Every line holding the string "down" is to be copied from the entries below.

*** RECORDS FOR THIS TASK ***

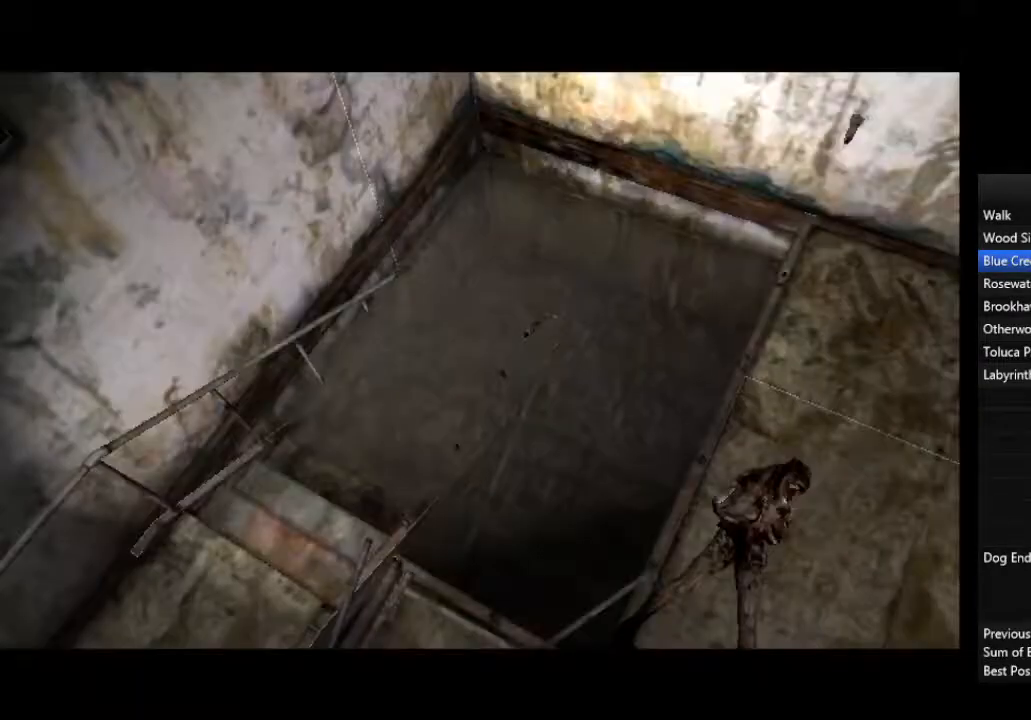
{"buttons": [], "left_stick": "center", "right_stick": "center", "events": []}
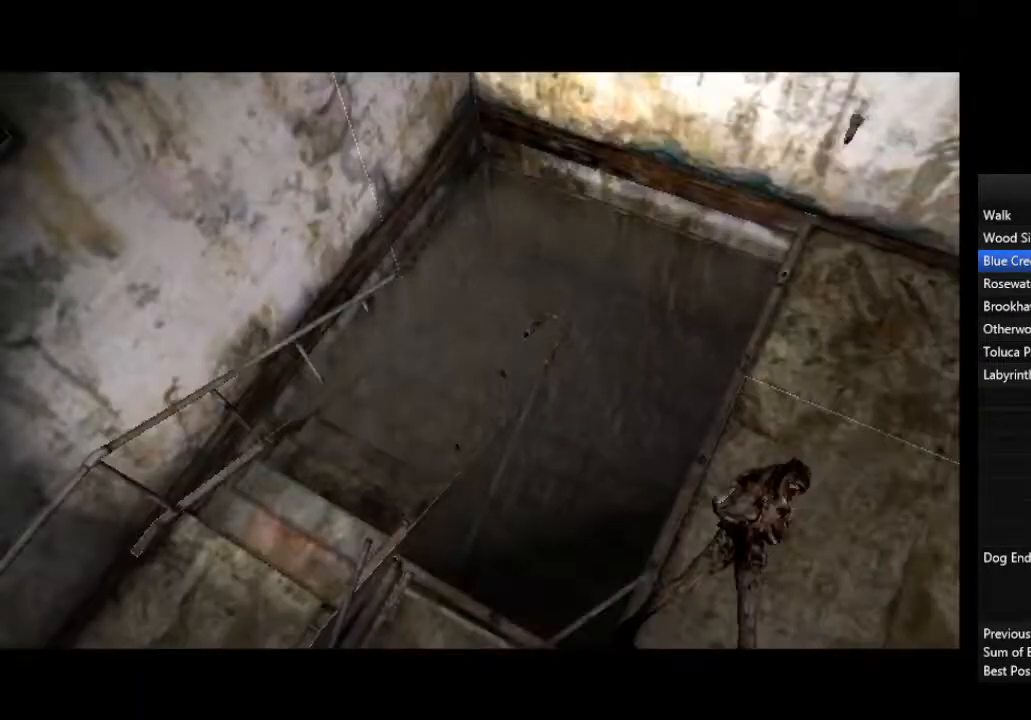
{"buttons": [], "left_stick": "center", "right_stick": "center", "events": []}
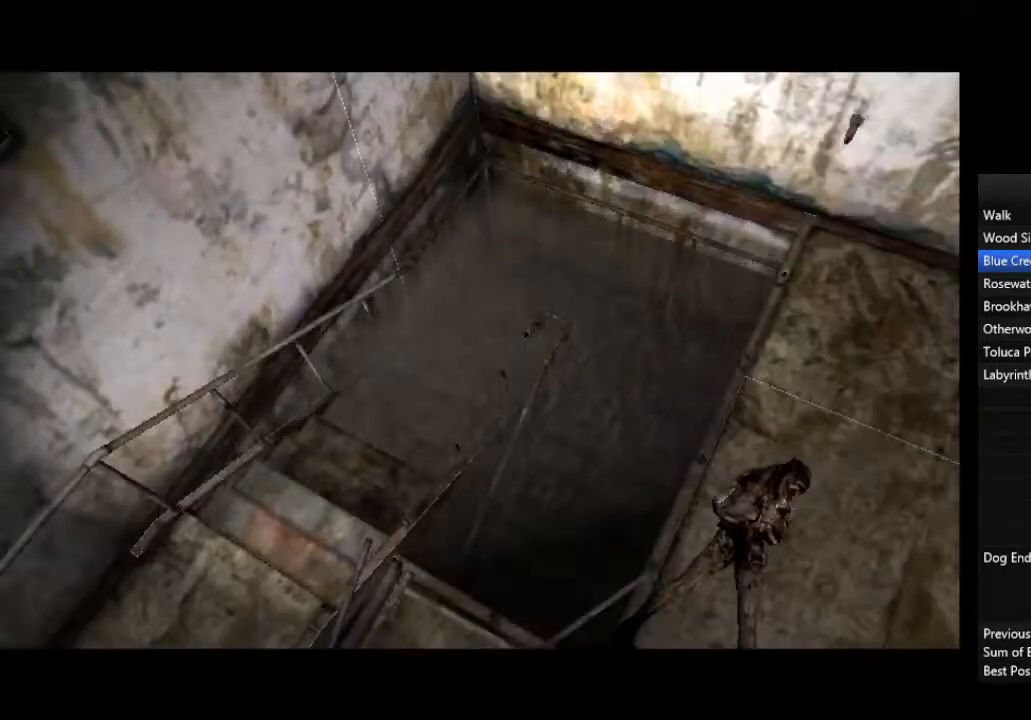
{"buttons": [], "left_stick": "right", "right_stick": "center", "events": [[233, "R2", "down"], [267, "left_stick", "right"], [333, "R2", "up"]]}
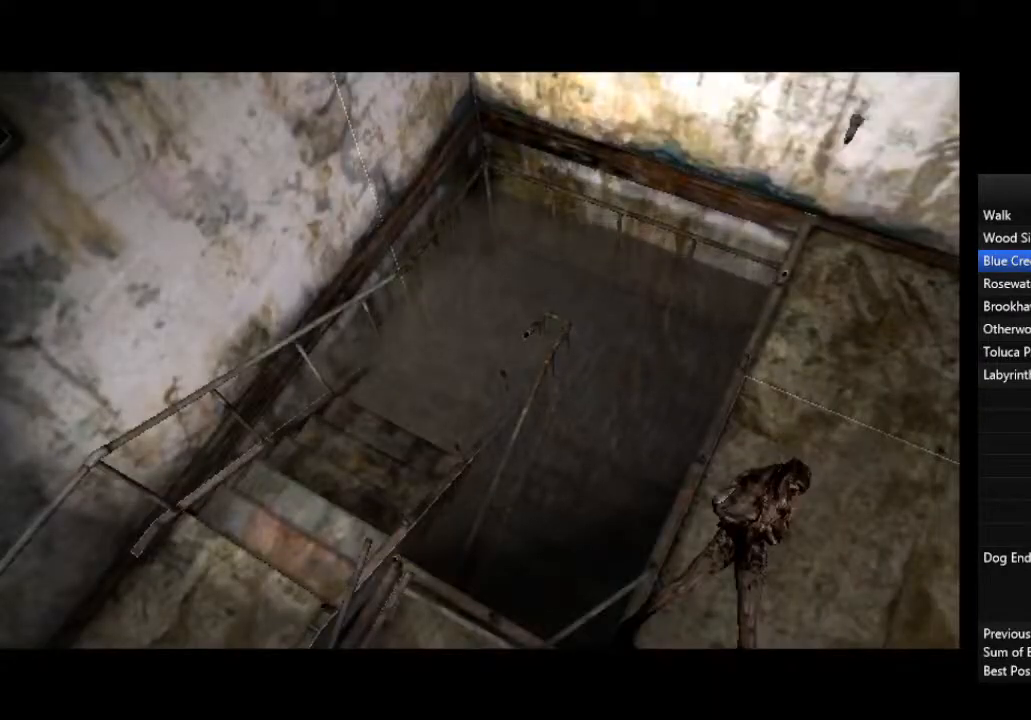
{"buttons": [], "left_stick": "right", "right_stick": "center", "events": [[233, "left_stick", "center"], [467, "left_stick", "right"]]}
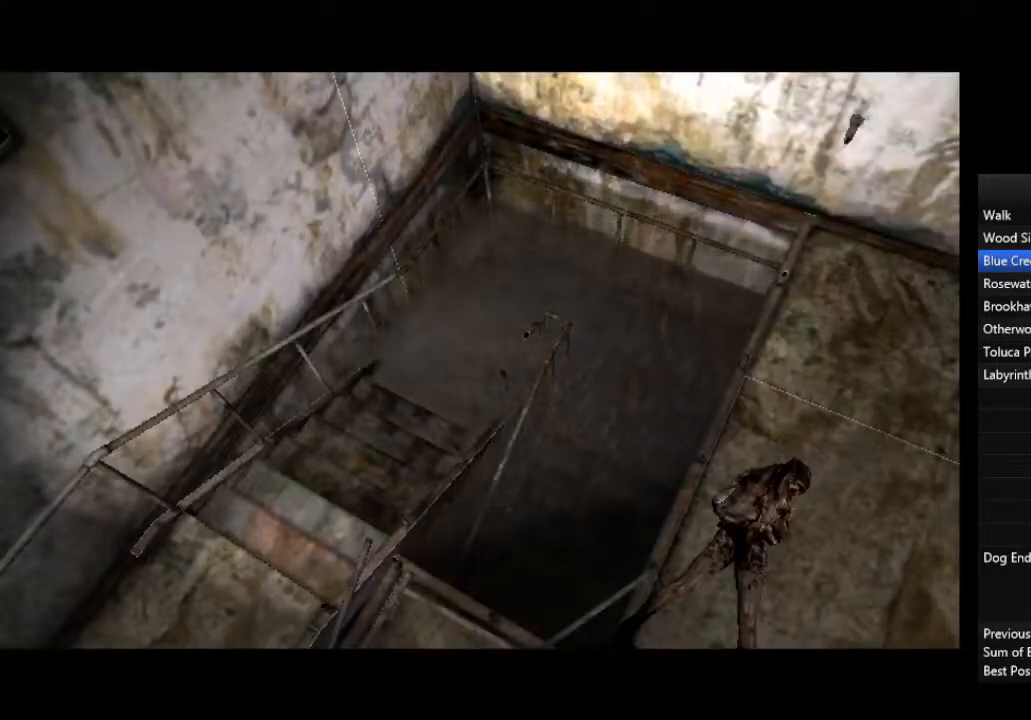
{"buttons": [], "left_stick": "up-right", "right_stick": "center", "events": [[367, "left_stick", "up-right"]]}
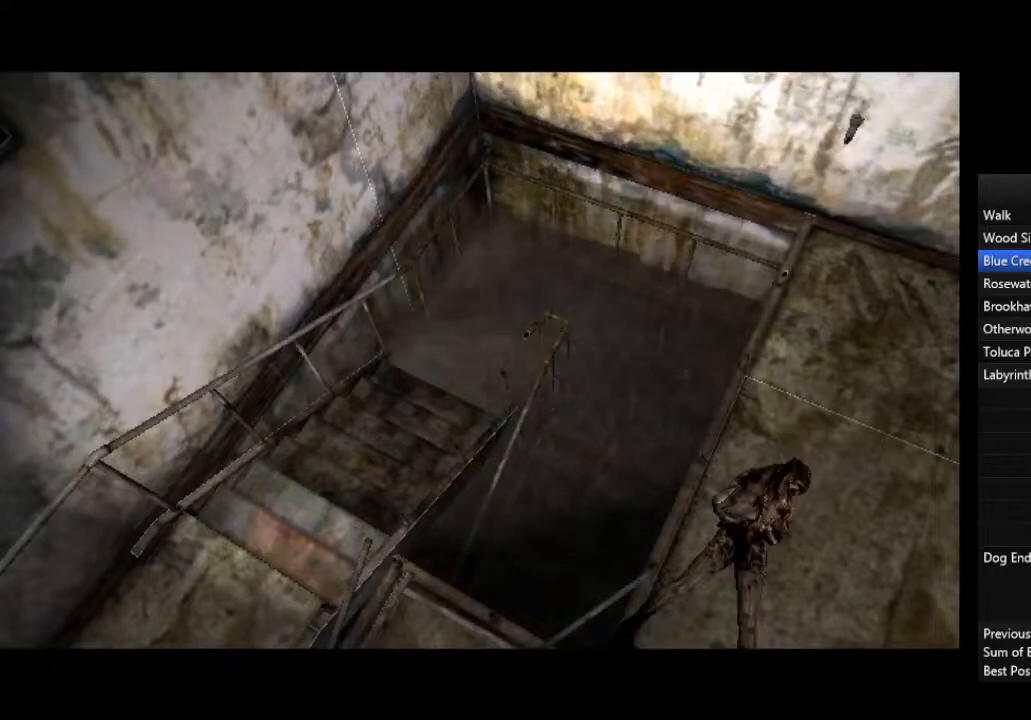
{"buttons": [], "left_stick": "up-right", "right_stick": "center", "events": []}
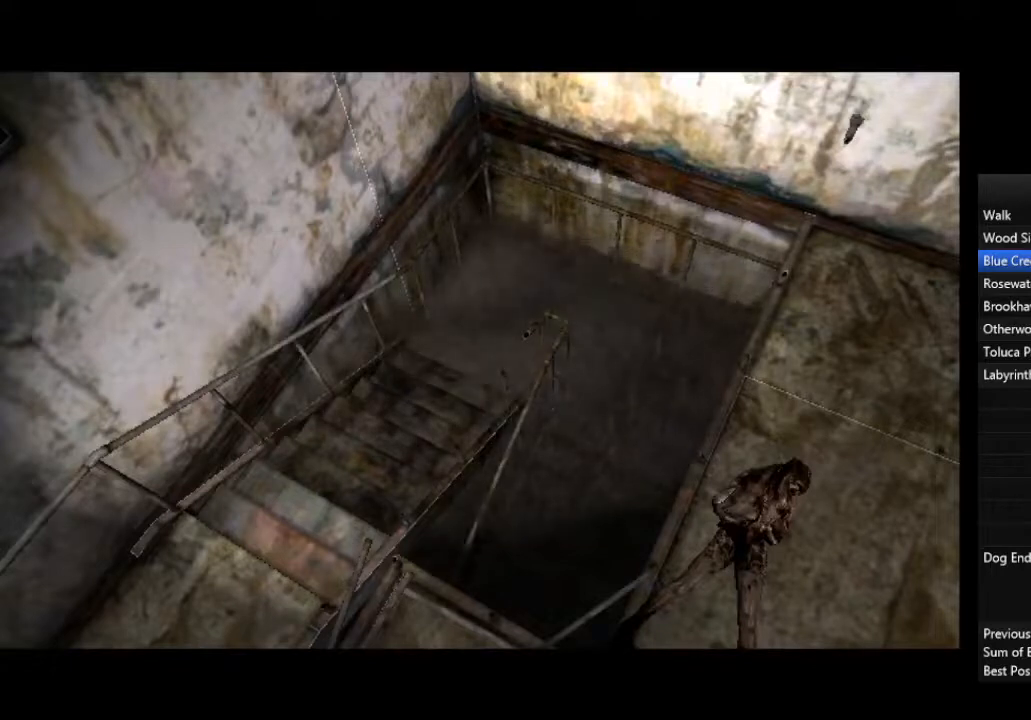
{"buttons": [], "left_stick": "up-right", "right_stick": "center", "events": []}
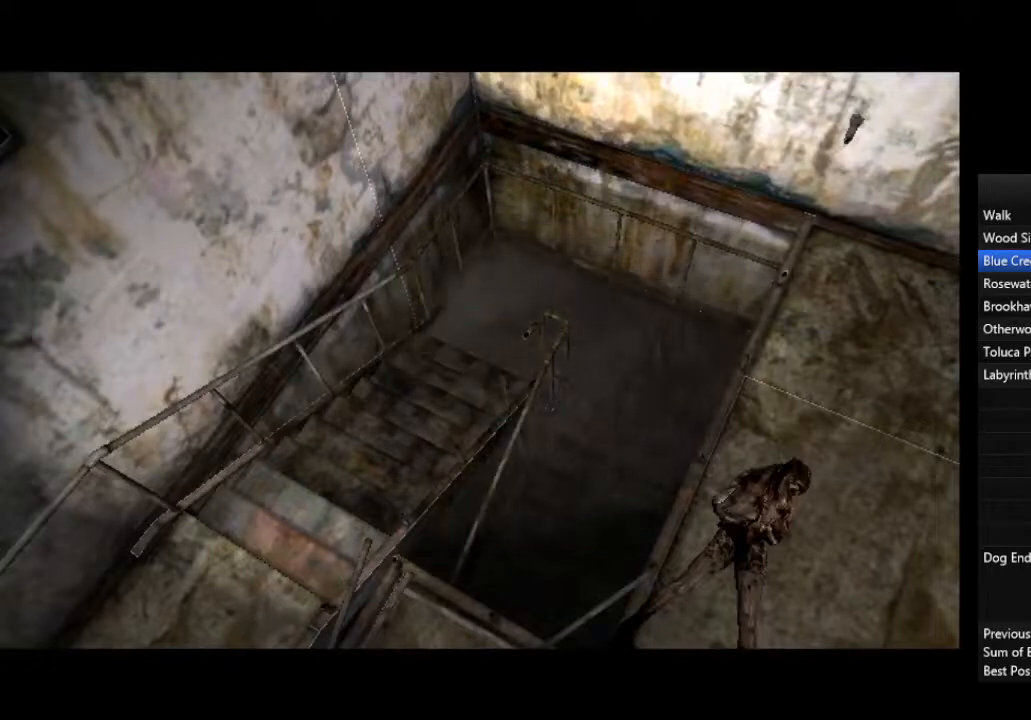
{"buttons": [], "left_stick": "down-right", "right_stick": "center", "events": [[333, "left_stick", "down-right"]]}
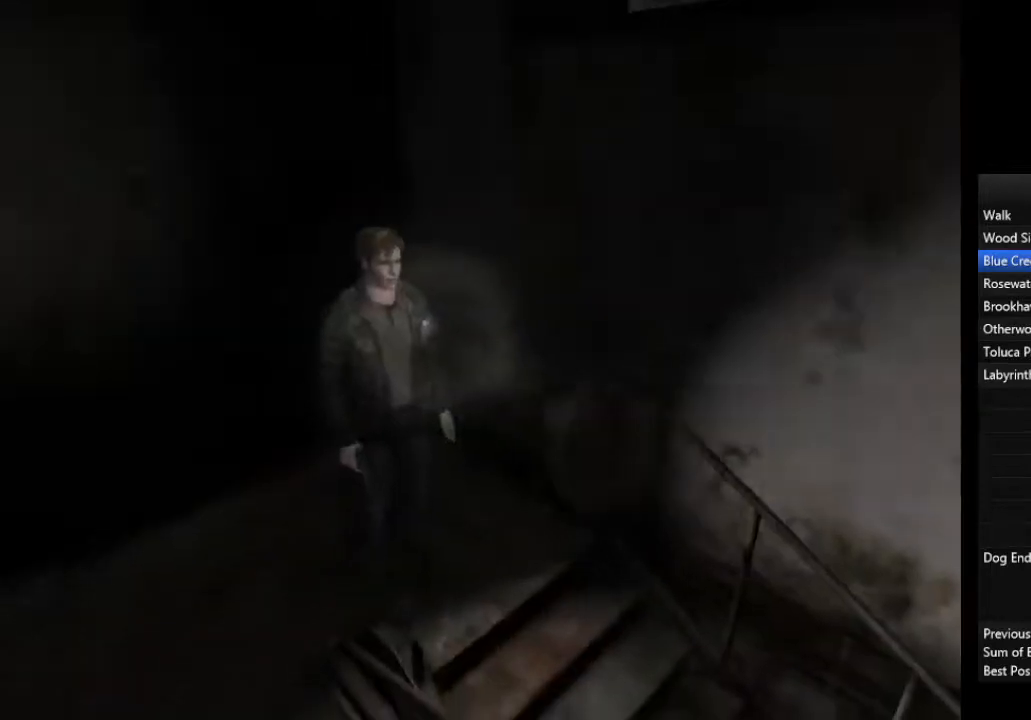
{"buttons": [], "left_stick": "down-right", "right_stick": "center", "events": []}
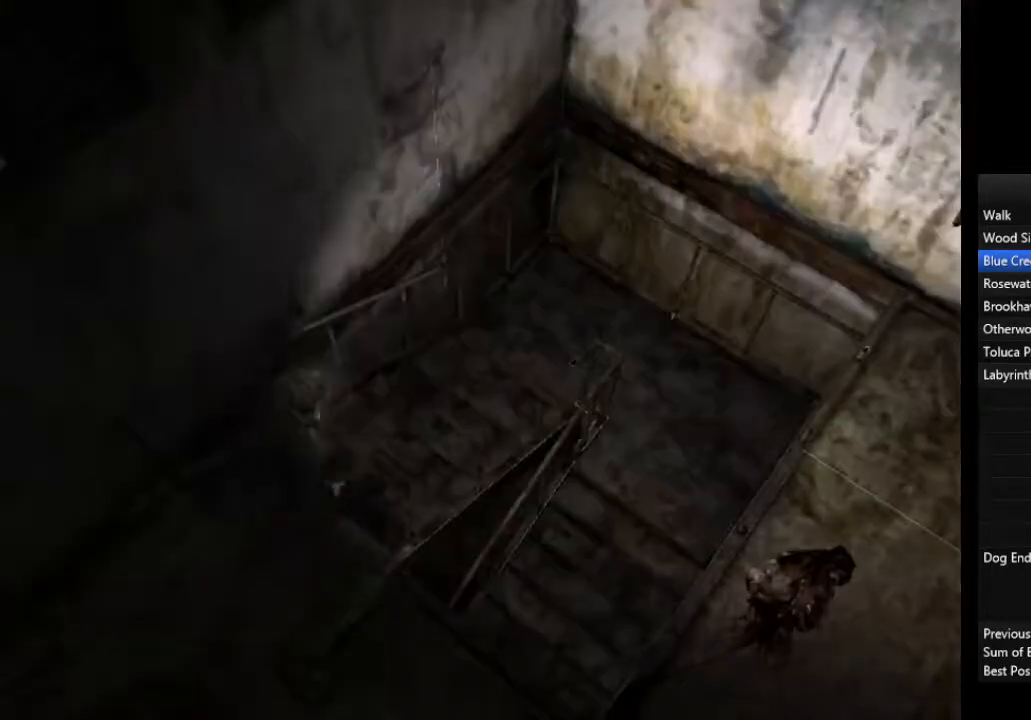
{"buttons": [], "left_stick": "up-right", "right_stick": "center", "events": [[300, "left_stick", "up-right"]]}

*** End of RECORDS FOR THIS TASK ***

**WRITTEN SOLUTION:**
{"buttons": [], "left_stick": "right", "right_stick": "center", "events": [[233, "R2", "down"], [267, "left_stick", "right"], [333, "R2", "up"]]}
{"buttons": [], "left_stick": "down-right", "right_stick": "center", "events": [[333, "left_stick", "down-right"]]}
{"buttons": [], "left_stick": "down-right", "right_stick": "center", "events": []}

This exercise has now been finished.